During its latest budget, chancellor Philip Hammond committed £16 million in state funds for a National 5G Innovation Network, which will partner with research institutions to develop projects around the next generation of mobile connectivity.
A number of organisations within the UK are already driving 5G research, including BT, which has partnered with Huawei to test 5G advancements, and the University of Surrey’s 5G Innovation Centre. The latter received £12 million in funding and is backed by operators including Telefonica, Vodafone, and BT-owned EE.Foreign minister Boris Johnson has previously pledged to bring 5G to London by 2020 during his time as mayor of the UK capital, with over £760 million committed to the development of 5G over the next five years.
The latest commitment pales in comparison to Hammond’s previous financial statement in September when he announced funds of £750 million would be made available for 5G projects.
Some within the industry questioned the low investment figure in 5G, given previously stated ambitions to make the UK “a leader” in 5G connectivity.
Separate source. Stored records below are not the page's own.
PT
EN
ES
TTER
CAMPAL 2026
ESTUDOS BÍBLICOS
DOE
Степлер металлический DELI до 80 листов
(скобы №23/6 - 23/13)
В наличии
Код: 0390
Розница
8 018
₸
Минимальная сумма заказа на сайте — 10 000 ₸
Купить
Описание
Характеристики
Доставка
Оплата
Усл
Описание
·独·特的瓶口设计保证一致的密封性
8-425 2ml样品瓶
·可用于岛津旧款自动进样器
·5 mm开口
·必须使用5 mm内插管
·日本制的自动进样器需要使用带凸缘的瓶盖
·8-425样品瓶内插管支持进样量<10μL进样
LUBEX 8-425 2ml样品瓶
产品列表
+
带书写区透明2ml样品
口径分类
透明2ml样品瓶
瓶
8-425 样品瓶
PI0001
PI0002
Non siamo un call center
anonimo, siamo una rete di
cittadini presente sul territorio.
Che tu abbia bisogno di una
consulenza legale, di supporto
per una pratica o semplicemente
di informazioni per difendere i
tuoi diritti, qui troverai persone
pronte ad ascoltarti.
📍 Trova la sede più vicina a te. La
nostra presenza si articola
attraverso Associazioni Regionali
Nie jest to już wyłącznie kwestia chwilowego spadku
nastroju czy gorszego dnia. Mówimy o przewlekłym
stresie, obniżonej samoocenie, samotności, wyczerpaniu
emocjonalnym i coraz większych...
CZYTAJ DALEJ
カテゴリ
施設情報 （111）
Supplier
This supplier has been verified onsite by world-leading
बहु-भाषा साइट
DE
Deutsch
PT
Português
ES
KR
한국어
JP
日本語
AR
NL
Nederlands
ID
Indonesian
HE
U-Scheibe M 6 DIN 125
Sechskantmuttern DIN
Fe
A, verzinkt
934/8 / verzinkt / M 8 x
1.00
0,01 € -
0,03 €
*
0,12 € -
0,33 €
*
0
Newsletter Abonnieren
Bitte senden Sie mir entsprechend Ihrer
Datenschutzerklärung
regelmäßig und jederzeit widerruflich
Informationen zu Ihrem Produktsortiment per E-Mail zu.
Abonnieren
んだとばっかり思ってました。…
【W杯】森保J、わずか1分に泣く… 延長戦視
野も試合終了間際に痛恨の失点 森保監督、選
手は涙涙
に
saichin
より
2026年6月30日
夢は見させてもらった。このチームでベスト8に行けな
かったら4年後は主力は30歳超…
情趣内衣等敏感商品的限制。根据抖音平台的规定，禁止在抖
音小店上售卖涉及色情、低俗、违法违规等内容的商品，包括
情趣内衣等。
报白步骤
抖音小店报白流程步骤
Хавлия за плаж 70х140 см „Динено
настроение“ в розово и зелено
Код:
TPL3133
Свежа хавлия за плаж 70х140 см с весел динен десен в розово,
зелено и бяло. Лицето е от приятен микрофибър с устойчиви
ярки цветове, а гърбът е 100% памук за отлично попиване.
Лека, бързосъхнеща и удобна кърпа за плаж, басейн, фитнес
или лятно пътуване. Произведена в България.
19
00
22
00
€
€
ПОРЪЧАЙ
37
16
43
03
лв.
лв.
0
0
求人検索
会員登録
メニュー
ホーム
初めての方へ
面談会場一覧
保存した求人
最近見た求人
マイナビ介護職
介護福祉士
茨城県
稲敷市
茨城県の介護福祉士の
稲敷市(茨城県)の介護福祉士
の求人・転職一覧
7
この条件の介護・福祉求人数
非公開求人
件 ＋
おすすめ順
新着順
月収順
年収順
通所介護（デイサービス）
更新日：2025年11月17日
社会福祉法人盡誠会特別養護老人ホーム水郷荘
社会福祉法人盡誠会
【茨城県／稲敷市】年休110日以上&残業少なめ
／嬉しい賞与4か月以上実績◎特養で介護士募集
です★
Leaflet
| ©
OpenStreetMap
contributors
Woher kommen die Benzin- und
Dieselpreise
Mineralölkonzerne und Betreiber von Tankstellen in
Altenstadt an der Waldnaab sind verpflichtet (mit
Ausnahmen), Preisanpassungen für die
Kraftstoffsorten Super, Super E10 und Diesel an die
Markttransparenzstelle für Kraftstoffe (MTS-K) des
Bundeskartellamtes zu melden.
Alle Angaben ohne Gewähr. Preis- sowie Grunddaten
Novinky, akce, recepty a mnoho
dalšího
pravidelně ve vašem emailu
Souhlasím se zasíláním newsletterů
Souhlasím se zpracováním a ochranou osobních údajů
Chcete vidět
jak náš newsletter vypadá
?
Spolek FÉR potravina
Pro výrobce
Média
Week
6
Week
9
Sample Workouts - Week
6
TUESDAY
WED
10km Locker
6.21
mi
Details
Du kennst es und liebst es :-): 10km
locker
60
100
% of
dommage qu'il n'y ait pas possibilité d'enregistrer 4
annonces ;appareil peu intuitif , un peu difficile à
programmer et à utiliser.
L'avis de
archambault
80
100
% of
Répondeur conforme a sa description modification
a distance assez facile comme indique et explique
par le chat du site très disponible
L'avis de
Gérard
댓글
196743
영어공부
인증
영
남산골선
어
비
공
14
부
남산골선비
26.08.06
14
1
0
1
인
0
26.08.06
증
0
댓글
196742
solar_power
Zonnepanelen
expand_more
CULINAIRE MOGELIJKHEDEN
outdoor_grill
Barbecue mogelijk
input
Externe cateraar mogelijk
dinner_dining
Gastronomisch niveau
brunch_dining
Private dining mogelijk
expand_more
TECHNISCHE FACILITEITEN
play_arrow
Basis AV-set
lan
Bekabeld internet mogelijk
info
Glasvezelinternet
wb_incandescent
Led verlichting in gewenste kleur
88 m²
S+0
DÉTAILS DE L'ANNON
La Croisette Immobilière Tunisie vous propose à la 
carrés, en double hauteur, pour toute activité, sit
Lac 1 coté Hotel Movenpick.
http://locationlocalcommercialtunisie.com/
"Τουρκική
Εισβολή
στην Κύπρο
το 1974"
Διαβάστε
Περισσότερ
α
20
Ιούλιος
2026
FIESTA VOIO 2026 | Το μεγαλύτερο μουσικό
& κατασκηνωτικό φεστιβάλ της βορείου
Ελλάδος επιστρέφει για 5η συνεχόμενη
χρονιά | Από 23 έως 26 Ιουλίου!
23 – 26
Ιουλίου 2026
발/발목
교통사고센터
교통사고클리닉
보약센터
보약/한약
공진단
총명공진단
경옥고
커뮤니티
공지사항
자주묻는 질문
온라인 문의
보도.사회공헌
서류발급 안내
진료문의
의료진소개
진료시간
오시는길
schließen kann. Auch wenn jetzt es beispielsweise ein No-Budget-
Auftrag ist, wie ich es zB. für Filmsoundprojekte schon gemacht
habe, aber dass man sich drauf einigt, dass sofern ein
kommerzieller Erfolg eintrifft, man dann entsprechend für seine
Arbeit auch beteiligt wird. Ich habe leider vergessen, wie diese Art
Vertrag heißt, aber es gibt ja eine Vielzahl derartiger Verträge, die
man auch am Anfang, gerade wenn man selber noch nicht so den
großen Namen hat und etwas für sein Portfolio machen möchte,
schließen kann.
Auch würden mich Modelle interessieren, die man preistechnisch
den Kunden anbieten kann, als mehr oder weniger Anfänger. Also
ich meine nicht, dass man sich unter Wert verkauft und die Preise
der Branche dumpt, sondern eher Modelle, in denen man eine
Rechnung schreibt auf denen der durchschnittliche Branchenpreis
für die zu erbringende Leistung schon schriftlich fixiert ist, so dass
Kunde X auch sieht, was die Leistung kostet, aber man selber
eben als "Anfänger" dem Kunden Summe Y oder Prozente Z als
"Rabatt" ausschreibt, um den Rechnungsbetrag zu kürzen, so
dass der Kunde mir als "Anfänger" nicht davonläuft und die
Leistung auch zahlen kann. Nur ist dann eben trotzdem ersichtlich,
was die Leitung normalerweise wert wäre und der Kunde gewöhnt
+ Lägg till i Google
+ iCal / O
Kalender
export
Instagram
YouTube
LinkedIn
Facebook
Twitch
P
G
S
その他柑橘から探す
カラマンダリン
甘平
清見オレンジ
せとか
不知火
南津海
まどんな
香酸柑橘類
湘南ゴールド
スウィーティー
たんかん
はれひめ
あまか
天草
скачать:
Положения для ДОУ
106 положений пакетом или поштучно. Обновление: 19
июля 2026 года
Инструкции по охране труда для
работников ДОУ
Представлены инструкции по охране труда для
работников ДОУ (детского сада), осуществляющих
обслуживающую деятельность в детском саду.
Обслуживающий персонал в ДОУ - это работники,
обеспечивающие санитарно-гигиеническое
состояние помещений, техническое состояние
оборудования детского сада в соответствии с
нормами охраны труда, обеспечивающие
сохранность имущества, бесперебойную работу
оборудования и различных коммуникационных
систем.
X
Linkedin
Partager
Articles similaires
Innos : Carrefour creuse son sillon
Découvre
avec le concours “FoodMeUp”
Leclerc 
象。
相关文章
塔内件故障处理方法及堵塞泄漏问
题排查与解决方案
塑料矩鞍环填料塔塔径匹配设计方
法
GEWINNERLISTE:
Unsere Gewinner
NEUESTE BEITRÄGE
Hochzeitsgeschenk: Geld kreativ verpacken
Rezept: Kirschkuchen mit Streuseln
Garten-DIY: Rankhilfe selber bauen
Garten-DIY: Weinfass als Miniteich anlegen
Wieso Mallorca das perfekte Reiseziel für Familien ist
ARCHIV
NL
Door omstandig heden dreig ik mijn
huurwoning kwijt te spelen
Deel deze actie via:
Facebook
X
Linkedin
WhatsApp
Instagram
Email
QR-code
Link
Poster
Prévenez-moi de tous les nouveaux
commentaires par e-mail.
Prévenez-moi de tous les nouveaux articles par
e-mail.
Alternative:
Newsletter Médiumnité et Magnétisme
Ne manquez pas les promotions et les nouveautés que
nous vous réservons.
Sally Mewies, partner at Gowling WLG, said: “The announcement of a £16 million investment in 5G does not feel like a significant sum of money particularly when George Osborne had the ambition for the UK to lead the way in 5G technology and is likely to be very important to the autonomous car sector. Having said that, there are clearly benefits to the announced investment in a mobile hub at research institutions.
“Irrespective of the investment, many large players in the Telecoms sector view the UK’s planning laws as one of the biggest barriers to the 5G rollout. Until that is resolved, roll out of this technology at pace will be challenging and not just in London.”Will Stewart, VP of the Institution of Engineering and Technology said investment in 5G is welcome, but it will take more than just money to position the UK as a pioneer in the technology.
“5G has the potential to transform the UK economy, modernise industry and support the fast-growing digital social space so a bold and long-term strategy from Government is vital.
“But it’s important to stress that the 5G investment announced today will not come anywhere close to bridging the investment gap needed to deliver 5G across the UK - so the Government strategy’s recognition that regulatory modernisation is needed to make the final bill of delivering 5G more affordable, for example by enabling operators to share networks, is pivotal.
“The biggest challenge for Government will be improving coverage for all, as 5G cannot transform what it doesn’t cover. And achieving universal coverage for the UK, outside high-capacity urban areas, will not be affordable or achievable without regulatory change.”
Hammond also announced £200 million in funding for “full fibre”, which is understood to mean fibre to the home, deployment, which will be driven by the Broadband Delivery UK programme. This aims to deliver “superfast” broadband (speeds of above 24Mbps) to 95% of UK homes by the end of this year, and 97% of homes by 2020.
In his autumn statement, Hammond also committed £200 million towards fibre broadband funding. This followed on from predecessor George Osbourne’s commitment of the same figure, £200 million, in fibre funding as part of last year’s budget.
Lee Wade, the CEO of UK-based cloud provider Exponential-e, said more needs to be done to address concerns around the UK’s network infrastructure.
“Today's budget from the Chancellor was a start, but it still does not go far enough to address the network infrastructure of the UK. Yes, we have seen £200 million has been set aside to help deliver broadband across the country, but more still needs to be done.“The government shouldn't be applauded for solving the country's broadband crisis just yet. There is still a long way to go to sort out the perilous state of our digital infrastructure.
The inability to constantly modernise Britain's network infrastructure is not just a matter of being bottom of the broadband leagues.
It's also a major bottleneck to the progress of business and our increasingly digital economy.”Roaming
It wasn’t all good news for the industry, however, as Hammond announced additional costs for those using their mobile phones while abroad.
In his Budget speech Hammond told the House of Commons his budget plan contained measures “to introduce UK VAT on roaming telecoms outside the EU in line with international standard practice”.Current rates of VAT are 20%, with the treasury speculating that the additional charges will raise up to £65 million for the government.
The European Union is set to introduce free roaming across all member states, including the UK, later this year, so Hammond exempted EU roaming from the charges. However, it remains unclear what impact the UK’s decision to leave the EU as part of last year’s referendum will have on roaming in the future.
The charges could negatively impact the industry, as VAT charges are paid directly to the treasury, and roaming is already charged at a premium in some countries. This could mean consumers are less likely to use their phones while abroad.